Job item
Print nothing except the lines of the listing below from the line with "before building, you'll" to the line with "deps/e1000.ko - the", each exactly as written, both ends included.
:: Dataset entries ::
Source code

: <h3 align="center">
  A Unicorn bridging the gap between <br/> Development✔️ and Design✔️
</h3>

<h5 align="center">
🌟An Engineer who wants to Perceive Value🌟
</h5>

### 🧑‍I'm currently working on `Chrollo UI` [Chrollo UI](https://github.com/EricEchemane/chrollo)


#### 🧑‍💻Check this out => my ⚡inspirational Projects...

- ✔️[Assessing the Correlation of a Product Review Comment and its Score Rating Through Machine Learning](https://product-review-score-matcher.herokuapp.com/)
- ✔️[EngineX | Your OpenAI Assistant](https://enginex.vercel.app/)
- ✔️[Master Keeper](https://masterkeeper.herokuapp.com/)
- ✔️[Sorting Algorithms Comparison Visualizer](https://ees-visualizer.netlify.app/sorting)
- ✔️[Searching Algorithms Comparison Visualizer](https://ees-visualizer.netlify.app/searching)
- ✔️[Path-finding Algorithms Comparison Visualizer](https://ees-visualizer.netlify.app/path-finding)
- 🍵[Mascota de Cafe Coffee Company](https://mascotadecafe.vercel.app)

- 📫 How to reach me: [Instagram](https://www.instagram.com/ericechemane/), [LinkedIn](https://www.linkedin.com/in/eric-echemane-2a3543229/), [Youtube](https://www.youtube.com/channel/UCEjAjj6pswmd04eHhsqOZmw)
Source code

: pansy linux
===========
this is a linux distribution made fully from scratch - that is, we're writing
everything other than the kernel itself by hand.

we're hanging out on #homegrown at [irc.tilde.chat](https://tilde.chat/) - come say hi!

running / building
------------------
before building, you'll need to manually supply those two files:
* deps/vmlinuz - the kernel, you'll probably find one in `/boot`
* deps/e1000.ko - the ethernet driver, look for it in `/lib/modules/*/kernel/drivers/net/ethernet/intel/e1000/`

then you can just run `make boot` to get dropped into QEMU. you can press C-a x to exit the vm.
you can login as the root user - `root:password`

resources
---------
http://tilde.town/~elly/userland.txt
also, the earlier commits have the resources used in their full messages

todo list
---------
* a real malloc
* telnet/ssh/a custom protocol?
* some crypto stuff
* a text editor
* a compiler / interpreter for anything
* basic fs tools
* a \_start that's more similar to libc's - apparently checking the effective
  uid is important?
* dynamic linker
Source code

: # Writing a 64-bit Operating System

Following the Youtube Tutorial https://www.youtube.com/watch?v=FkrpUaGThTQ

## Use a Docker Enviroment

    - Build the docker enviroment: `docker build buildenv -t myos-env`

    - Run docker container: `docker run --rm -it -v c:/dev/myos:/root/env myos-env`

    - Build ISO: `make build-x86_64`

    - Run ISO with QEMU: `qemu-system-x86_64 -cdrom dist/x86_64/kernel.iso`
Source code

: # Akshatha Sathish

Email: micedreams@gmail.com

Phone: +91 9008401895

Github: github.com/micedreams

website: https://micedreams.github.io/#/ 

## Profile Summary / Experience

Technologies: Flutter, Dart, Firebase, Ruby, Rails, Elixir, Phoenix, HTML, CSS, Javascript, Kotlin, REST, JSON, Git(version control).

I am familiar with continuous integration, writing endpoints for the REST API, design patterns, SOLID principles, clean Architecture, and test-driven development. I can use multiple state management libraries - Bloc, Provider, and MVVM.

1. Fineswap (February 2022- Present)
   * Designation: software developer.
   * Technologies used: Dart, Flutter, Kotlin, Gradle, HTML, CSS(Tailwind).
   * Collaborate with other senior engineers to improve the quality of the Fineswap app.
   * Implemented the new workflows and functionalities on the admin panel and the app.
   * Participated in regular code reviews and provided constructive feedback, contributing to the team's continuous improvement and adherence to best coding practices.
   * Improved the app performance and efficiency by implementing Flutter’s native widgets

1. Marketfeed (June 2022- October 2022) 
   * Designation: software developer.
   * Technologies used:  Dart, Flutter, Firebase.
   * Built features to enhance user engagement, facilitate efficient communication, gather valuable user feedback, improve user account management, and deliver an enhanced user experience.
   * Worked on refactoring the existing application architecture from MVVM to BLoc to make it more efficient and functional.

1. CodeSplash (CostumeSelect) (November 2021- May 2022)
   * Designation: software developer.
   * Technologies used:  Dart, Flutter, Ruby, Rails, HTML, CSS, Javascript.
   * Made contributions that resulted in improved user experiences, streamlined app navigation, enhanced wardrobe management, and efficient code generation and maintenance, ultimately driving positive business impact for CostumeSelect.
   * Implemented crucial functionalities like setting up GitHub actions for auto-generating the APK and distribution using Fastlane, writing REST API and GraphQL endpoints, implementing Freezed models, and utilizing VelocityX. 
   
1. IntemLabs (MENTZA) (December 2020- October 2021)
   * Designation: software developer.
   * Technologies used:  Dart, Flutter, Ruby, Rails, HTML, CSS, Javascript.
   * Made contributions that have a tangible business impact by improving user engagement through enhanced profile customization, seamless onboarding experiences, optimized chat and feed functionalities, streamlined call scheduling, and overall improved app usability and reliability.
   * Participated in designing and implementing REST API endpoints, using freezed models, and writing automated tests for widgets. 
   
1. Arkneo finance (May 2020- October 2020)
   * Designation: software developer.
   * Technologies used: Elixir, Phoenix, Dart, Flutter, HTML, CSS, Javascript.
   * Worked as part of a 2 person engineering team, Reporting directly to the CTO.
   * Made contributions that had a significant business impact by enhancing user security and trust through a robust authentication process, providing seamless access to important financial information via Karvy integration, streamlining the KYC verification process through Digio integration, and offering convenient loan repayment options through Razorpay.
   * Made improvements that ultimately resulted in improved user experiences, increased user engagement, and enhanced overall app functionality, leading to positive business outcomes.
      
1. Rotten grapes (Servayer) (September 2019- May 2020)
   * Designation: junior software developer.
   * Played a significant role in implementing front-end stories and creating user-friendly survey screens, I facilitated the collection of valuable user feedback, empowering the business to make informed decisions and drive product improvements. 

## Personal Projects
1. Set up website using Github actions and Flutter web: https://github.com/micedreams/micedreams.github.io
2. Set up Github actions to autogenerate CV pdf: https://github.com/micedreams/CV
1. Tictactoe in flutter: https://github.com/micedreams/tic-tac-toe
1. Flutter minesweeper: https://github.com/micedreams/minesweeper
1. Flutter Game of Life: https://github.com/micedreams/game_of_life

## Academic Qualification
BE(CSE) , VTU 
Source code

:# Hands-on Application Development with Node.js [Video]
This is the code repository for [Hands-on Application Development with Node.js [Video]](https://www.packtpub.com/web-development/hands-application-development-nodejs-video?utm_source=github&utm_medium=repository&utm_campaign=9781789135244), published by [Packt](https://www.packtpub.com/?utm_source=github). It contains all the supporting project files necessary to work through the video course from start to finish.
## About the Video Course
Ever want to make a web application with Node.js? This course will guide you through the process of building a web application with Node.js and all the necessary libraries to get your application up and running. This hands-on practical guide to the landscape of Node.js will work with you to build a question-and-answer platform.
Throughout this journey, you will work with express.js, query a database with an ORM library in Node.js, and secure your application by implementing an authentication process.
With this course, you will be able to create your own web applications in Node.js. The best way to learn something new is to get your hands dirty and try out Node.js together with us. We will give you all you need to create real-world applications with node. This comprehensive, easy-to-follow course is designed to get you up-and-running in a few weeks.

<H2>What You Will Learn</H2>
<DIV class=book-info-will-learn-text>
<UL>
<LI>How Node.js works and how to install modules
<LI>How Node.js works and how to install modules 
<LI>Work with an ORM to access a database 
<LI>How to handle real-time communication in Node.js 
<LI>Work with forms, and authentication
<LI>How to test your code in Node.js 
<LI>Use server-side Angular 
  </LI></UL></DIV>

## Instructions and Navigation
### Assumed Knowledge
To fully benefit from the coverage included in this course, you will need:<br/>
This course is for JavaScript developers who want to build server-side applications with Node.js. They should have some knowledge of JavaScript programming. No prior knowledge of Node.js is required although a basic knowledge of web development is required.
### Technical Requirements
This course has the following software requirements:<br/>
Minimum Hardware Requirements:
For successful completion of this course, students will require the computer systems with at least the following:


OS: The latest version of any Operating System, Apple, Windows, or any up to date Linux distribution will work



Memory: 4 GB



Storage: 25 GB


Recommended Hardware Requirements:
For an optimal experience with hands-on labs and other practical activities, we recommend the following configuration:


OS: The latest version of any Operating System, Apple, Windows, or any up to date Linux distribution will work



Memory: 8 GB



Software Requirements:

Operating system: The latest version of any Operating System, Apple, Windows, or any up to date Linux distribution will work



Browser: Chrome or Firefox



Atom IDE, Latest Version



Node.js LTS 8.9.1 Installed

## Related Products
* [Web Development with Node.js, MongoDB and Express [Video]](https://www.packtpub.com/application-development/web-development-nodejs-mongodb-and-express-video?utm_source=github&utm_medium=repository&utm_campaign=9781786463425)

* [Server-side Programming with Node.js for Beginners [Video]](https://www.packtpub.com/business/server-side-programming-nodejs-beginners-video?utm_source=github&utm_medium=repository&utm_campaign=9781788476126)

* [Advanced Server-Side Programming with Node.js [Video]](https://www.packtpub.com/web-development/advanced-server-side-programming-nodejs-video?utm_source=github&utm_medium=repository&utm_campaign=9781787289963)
:::
:: Dataset entries ::
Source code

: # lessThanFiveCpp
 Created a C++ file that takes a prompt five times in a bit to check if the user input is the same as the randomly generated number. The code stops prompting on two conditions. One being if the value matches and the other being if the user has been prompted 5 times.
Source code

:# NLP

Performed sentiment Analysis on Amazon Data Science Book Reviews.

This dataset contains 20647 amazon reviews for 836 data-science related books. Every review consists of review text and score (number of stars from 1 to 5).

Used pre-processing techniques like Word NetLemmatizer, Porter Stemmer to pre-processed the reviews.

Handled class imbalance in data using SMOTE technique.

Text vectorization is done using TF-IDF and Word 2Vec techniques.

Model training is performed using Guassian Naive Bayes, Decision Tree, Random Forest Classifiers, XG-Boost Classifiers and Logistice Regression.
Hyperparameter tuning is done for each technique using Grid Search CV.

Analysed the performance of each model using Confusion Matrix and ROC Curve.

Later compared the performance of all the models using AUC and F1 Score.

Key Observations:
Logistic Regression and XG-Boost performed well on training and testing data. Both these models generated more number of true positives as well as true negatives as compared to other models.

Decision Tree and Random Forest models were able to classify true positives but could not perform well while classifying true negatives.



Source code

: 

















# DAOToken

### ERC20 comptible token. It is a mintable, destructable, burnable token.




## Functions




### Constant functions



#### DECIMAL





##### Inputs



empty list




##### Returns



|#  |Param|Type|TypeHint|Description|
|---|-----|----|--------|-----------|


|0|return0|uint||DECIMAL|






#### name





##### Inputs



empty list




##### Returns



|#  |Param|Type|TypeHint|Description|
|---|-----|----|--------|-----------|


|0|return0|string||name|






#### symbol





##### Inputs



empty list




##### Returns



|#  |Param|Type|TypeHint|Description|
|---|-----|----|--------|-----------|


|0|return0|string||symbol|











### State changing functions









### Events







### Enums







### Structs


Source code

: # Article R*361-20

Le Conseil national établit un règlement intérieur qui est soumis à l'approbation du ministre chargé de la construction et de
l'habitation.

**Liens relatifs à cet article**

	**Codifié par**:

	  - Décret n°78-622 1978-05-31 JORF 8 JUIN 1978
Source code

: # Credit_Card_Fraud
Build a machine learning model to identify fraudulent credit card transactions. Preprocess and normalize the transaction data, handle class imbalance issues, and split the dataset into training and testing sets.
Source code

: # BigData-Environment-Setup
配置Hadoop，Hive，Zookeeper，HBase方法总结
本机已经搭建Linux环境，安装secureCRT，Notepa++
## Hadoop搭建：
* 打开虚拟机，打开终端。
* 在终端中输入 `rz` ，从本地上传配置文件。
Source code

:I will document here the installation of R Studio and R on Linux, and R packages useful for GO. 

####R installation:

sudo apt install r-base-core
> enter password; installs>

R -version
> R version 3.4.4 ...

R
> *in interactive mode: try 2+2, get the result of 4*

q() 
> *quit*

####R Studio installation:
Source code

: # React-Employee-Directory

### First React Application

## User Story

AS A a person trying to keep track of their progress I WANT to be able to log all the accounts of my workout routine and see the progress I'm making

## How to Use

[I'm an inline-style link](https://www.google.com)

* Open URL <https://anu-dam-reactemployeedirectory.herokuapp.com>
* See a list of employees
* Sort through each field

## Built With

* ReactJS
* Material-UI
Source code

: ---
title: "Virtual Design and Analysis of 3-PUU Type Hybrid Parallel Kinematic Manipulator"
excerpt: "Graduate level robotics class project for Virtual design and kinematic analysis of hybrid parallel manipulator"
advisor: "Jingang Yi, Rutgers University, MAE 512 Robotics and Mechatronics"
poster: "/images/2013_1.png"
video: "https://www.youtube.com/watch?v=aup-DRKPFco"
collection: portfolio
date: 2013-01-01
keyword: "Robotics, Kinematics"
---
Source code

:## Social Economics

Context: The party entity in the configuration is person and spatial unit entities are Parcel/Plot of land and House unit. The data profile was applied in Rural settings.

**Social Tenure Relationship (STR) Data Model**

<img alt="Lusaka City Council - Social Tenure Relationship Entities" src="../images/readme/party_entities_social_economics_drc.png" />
:::
Task result
before building, you'll need to manually supply those two files:
* deps/vmlinuz - the kernel, you'll probably find one in `/boot`
* deps/e1000.ko - the ethernet driver, look for it in `/lib/modules/*/kernel/drivers/net/ethernet/intel/e1000/`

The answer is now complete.